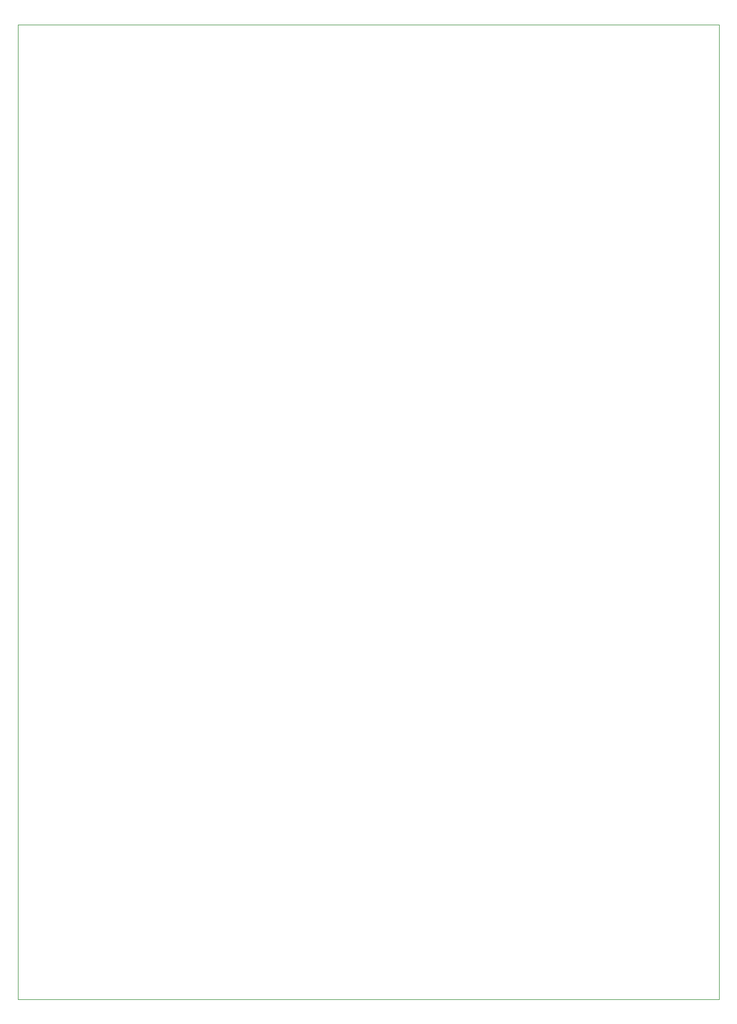
<source format=gbr>
%TF.GenerationSoftware,KiCad,Pcbnew,7.0.1*%
%TF.CreationDate,2023-04-25T16:28:10-04:00*%
%TF.ProjectId,UPenn_OpAmp,5550656e-6e5f-44f7-9041-6d702e6b6963,rev?*%
%TF.SameCoordinates,Original*%
%TF.FileFunction,Profile,NP*%
%FSLAX46Y46*%
G04 Gerber Fmt 4.6, Leading zero omitted, Abs format (unit mm)*
G04 Created by KiCad (PCBNEW 7.0.1) date 2023-04-25 16:28:10*
%MOMM*%
%LPD*%
G01*
G04 APERTURE LIST*
%TA.AperFunction,Profile*%
%ADD10C,0.100000*%
%TD*%
G04 APERTURE END LIST*
D10*
X52798000Y-27200000D02*
X158760000Y-27200000D01*
X158760000Y-174330000D01*
X52798000Y-174330000D01*
X52798000Y-27200000D01*
M02*

</source>
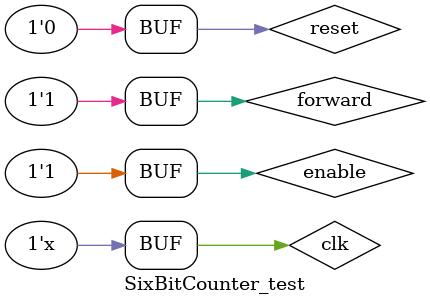
<source format=v>
`timescale 1ns / 1ps


module SixBitCounter_test;

	// Inputs
	reg enable=1;
	reg clk=0;
	reg reset=0;
	reg forward=1;

	// Outputs
	wire [5:0] out;
	wire finish;

	// Instantiate the Unit Under Test (UUT)
	SixBitCounter uut (
		.out(out), 
		.enable(enable), 
		.clk(clk),  
		.reset(reset), 
		.forward(forward), 
		.finish(finish)
	);

	always #5 clk=~clk;
	
	initial begin

	end
      
endmodule


</source>
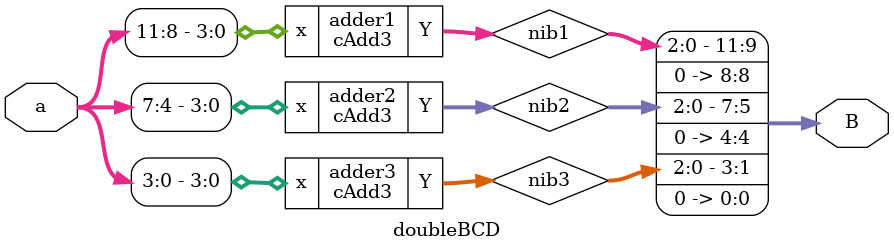
<source format=v>

module cAdd3(input wire [3:0] x, output wire [3:0] Y);

    // Input: 4-bit wire "x" (representing a BCD digit)
    // Output: 4-bit wire "Y" 
    
    //  Conditionally increment x by 3 if it is 5 or greater.

    assign Y = (x >= 5) ? x + 2'd3 : x;

   
endmodule 

// Note to self: these BCD digits are in nibbles not bytes

module doubleBCD(input wire [11:0] a, output wire [11:0] B);
  
// Input:  12-bit wire "a" representing BCD integer  between 0 and 499.
// Output: 12 bit wire "B" representing BCD integer  "2 x a". 
   
// Note: There is no overflow as long as the input is less than 500.
// METHOD: Instantiate 3 "cAdd3" modules. Wire up the modules using any glue logic needed.
   
   // Convert to binary then left shift then convert to BCD?

    wire[3:0] nib1; 
    wire[3:0] nib2; 
    wire[3:0] nib3; 

    cAdd3 adder1(a[11:8], nib1);
    cAdd3 adder2(a[7:4], nib2);
    cAdd3 adder3(a[3:0], nib3);

    
    assign B[11:8] = nib1 << 1;
    assign B[7:4] = nib2 << 1;
    assign B[3:0] = nib3 << 1;  

   always@(*) begin
        $display("nib1 = %b\tnib2 = %b\tnib3 = %b", nib1, nib2, nib3);
        $display("B = %x\tB_bin = %b\n", B,  B);
    end
endmodule 



</source>
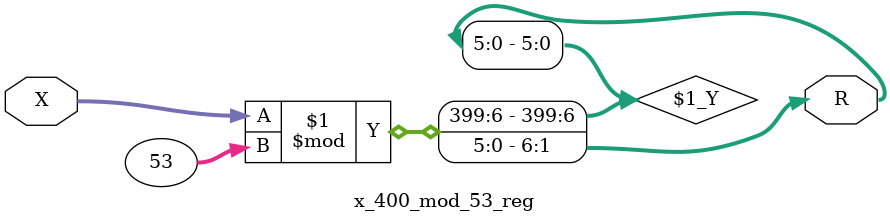
<source format=v>
module x_400_mod_53_reg(
    input [400:1] X,
    output [6:1] R
    );


assign R = X % 53;

endmodule

</source>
+-------+
== What needs to be done ==
Word for word, restate the material above; do not carry over the pictures.

== Completed exercise ==
<source format=gbr>
%TF.GenerationSoftware,KiCad,Pcbnew,7.0.1*%
%TF.CreationDate,2023-04-25T16:28:10-04:00*%
%TF.ProjectId,UPenn_OpAmp,5550656e-6e5f-44f7-9041-6d702e6b6963,rev?*%
%TF.SameCoordinates,Original*%
%TF.FileFunction,Profile,NP*%
%FSLAX46Y46*%
G04 Gerber Fmt 4.6, Leading zero omitted, Abs format (unit mm)*
G04 Created by KiCad (PCBNEW 7.0.1) date 2023-04-25 16:28:10*
%MOMM*%
%LPD*%
G01*
G04 APERTURE LIST*
%TA.AperFunction,Profile*%
%ADD10C,0.100000*%
%TD*%
G04 APERTURE END LIST*
D10*
X52798000Y-27200000D02*
X158760000Y-27200000D01*
X158760000Y-174330000D01*
X52798000Y-174330000D01*
X52798000Y-27200000D01*
M02*

</source>
<source format=v>
`timescale 1ns / 1ps


module SixBitCounter_test;

	// Inputs
	reg enable=1;
	reg clk=0;
	reg reset=0;
	reg forward=1;

	// Outputs
	wire [5:0] out;
	wire finish;

	// Instantiate the Unit Under Test (UUT)
	SixBitCounter uut (
		.out(out), 
		.enable(enable), 
		.clk(clk),  
		.reset(reset), 
		.forward(forward), 
		.finish(finish)
	);

	always #5 clk=~clk;
	
	initial begin

	end
      
endmodule


</source>
<source format=v>

module cAdd3(input wire [3:0] x, output wire [3:0] Y);

    // Input: 4-bit wire "x" (representing a BCD digit)
    // Output: 4-bit wire "Y" 
    
    //  Conditionally increment x by 3 if it is 5 or greater.

    assign Y = (x >= 5) ? x + 2'd3 : x;

   
endmodule 

// Note to self: these BCD digits are in nibbles not bytes

module doubleBCD(input wire [11:0] a, output wire [11:0] B);
  
// Input:  12-bit wire "a" representing BCD integer  between 0 and 499.
// Output: 12 bit wire "B" representing BCD integer  "2 x a". 
   
// Note: There is no overflow as long as the input is less than 500.
// METHOD: Instantiate 3 "cAdd3" modules. Wire up the modules using any glue logic needed.
   
   // Convert to binary then left shift then convert to BCD?

    wire[3:0] nib1; 
    wire[3:0] nib2; 
    wire[3:0] nib3; 

    cAdd3 adder1(a[11:8], nib1);
    cAdd3 adder2(a[7:4], nib2);
    cAdd3 adder3(a[3:0], nib3);

    
    assign B[11:8] = nib1 << 1;
    assign B[7:4] = nib2 << 1;
    assign B[3:0] = nib3 << 1;  

   always@(*) begin
        $display("nib1 = %b\tnib2 = %b\tnib3 = %b", nib1, nib2, nib3);
        $display("B = %x\tB_bin = %b\n", B,  B);
    end
endmodule 



</source>
<source format=v>
module x_400_mod_53_reg(
    input [400:1] X,
    output [6:1] R
    );


assign R = X % 53;

endmodule

</source>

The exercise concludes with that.